----- Materials provided

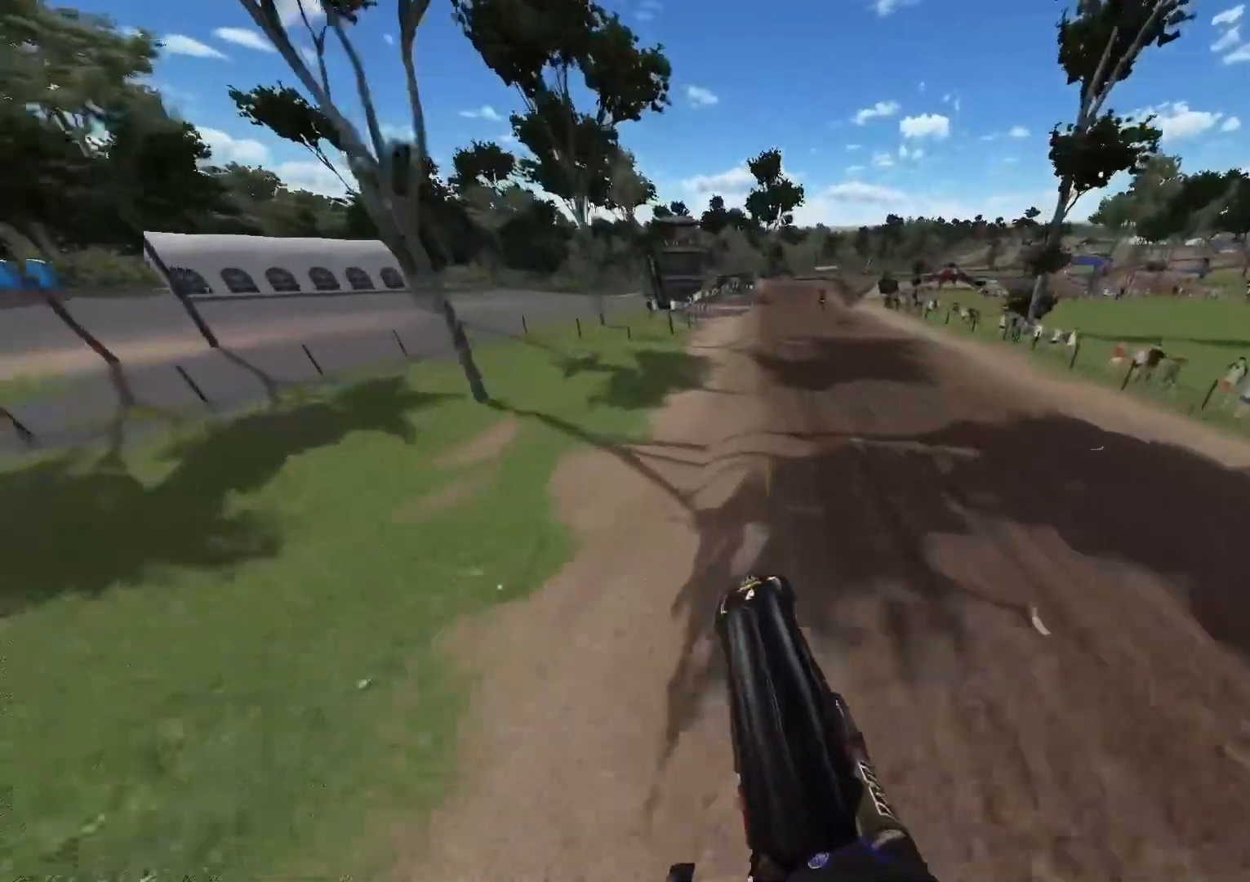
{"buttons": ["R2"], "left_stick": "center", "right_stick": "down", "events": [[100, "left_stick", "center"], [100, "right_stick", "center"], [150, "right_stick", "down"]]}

----------
----- Materials provided

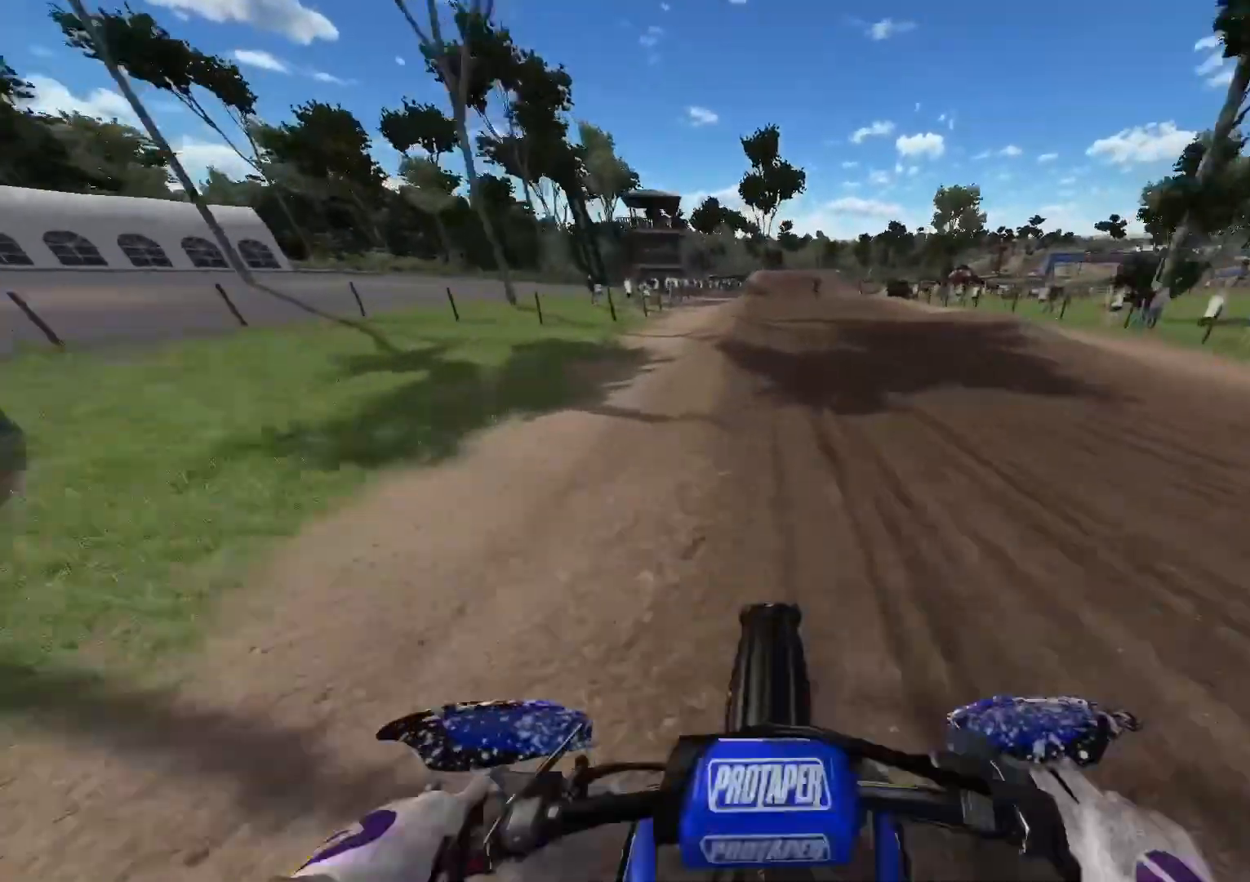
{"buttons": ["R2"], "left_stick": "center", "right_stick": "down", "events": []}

----------
----- Materials provided

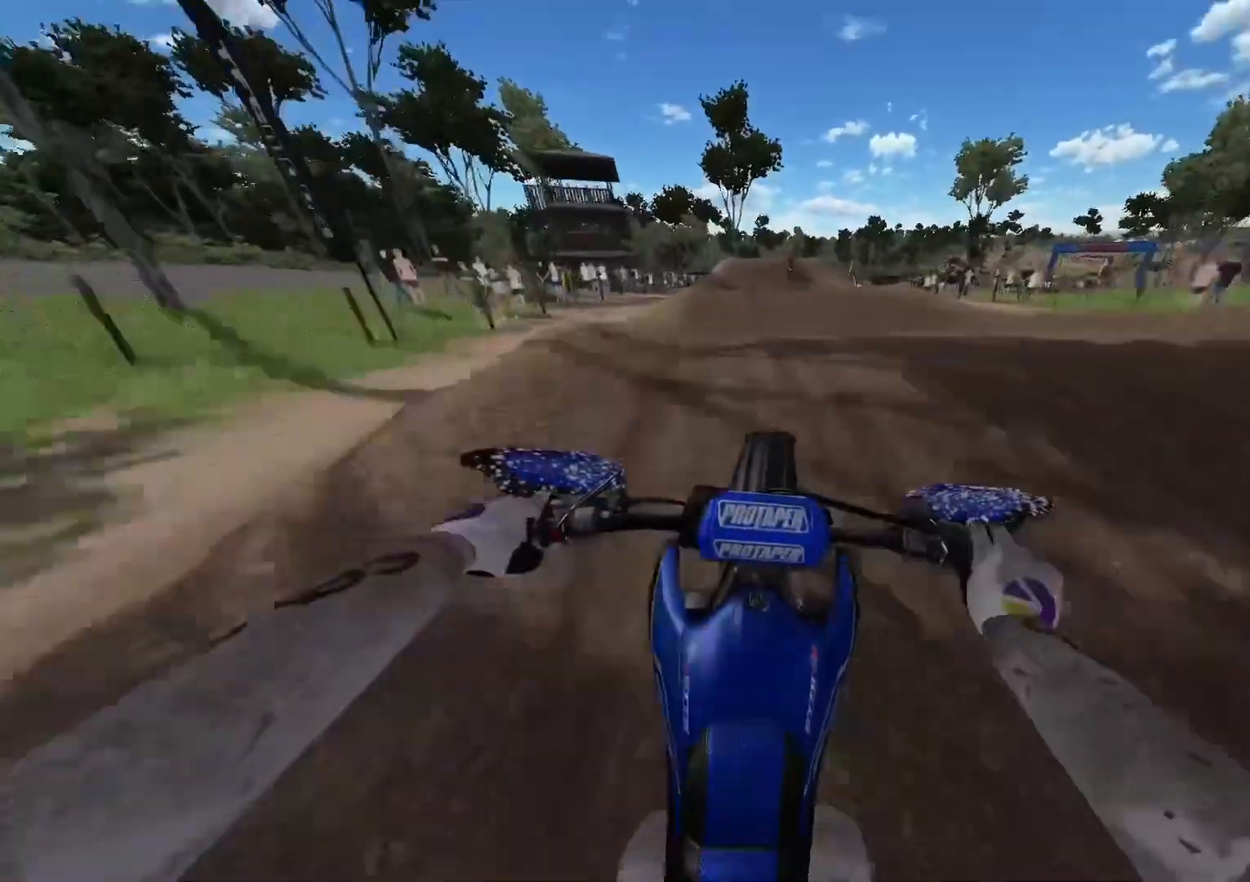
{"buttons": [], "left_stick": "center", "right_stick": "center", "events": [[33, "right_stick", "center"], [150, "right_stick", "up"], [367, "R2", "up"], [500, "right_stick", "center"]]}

----------

■ About this task ■
Give the count of lines in the listing that hold "down", and write nothing beyond it.

■ Answer to the problem ■
2